Бреднев задумался. Но цепляться за свою тупость и заслоняться ею, как это было ночью, он сейчас уже не мог, чувствуя приближение устойчивой и пугающе однообразной трезвости, а стало быть, ему предстояло либо высказаться о чем-то с полной определенностью, либо еще какое-то время идти дальше в неизвестность, бросая отрывистые, как бы лающие вопросы.
- Что же я, - крикнул он, - должен теперь в самом деле жениться?
- Ну, раз подумал, - ответил Понюшкин с улыбкой. – Мысль выдает тебя, выдает твои тайные желания. Тайное стало явным. Я тебя понял, понял и осмыслил. Весь ты мне теперь понятен, особенно в том, что касается моей сестры. Ты спал и видел, что женишься на ней. А может, и с ней уже спал?
- Убей, брат, не помню! И вообще… На ней, может, уже Воробышкин успел жениться, а мы тут, можно сказать, делим шкуру неубитого медведя.
- Он и не думал никогда на ней жениться. Это все твои домыслы.

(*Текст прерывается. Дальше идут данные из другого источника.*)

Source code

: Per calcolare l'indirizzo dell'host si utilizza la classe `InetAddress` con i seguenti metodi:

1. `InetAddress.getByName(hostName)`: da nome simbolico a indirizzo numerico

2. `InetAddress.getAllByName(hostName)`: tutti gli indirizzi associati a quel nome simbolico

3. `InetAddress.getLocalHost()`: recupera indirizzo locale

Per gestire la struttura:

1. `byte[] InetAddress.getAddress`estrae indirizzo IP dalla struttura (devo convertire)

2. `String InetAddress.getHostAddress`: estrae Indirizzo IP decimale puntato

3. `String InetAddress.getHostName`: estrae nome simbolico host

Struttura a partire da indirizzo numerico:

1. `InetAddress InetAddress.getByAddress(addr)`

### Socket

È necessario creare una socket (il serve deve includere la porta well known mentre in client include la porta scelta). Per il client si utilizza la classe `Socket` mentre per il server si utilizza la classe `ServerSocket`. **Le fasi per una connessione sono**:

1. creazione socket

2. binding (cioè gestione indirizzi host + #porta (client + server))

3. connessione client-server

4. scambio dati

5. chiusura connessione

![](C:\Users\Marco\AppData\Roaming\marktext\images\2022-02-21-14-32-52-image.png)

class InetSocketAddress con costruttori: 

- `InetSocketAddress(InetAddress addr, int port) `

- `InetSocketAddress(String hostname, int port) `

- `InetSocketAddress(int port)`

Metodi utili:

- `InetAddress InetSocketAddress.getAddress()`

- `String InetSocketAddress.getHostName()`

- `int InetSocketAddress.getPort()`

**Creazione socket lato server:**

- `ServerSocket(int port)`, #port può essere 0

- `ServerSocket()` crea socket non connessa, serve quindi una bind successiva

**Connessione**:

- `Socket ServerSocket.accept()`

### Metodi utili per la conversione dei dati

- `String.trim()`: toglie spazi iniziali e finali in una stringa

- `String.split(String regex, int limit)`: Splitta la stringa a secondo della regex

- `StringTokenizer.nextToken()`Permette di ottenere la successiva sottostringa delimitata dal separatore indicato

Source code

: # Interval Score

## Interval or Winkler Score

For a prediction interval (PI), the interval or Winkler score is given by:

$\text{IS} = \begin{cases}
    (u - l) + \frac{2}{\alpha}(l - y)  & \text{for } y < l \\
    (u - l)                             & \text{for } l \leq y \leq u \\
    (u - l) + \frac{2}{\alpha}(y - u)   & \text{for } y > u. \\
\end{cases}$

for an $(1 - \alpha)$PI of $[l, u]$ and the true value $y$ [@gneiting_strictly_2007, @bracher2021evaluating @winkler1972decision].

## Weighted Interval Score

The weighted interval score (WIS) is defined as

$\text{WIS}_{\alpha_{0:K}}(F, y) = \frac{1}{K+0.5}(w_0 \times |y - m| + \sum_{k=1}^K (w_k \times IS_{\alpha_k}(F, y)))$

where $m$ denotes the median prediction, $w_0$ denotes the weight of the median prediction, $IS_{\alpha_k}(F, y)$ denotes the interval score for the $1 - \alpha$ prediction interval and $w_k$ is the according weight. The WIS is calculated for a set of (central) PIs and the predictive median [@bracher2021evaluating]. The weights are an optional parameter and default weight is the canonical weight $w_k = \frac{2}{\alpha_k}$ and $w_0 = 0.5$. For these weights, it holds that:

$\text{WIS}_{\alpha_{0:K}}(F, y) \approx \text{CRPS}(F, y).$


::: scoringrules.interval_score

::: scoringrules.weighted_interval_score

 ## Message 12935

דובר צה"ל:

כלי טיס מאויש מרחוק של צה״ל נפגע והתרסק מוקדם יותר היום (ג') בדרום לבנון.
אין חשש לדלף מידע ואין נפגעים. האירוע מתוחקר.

- А разве ты сам не сказал…
Понюшкин перебил, снисходительно усмехаясь:
- Это ты сказал.   
- Запутал ты меня напрочь. А что же Сима… у нее надо, что ли, спросить?
- Какой с нее спрос? Ее дело маленькое, под венец – и точка.
Бреднев вздрогнул. Слово «точка» произвело на него неотразимое впечатление.
- Ну, в таком случае вопрос закрыт, - сказал он строго и торжественно. - Я готов.
- Это окончательное решение?
- Окончательное и бесповоротное.
- А прокомментируй его, пожалуйста, вообще этот резкий и неожиданный поворот и твое внезапное увлечение моей сестрой.
- Мой комментарий прост. Милее, чище и красивее твоей сестры я никого не знаю на этом свете. Знаю, с ней хорошо, уверен в ней, с ней и солнце иначе смотрится, с ней в тылу я уверенно буду смотреть в будущее. Не пропаду с ней, чертовкой, потому как умна что твой академик. А мне в моем положении другой не надо. Да другой такой и нет.
Впереди коряво серела полоска неба, наливалась красным, показывался горячий краешек неба.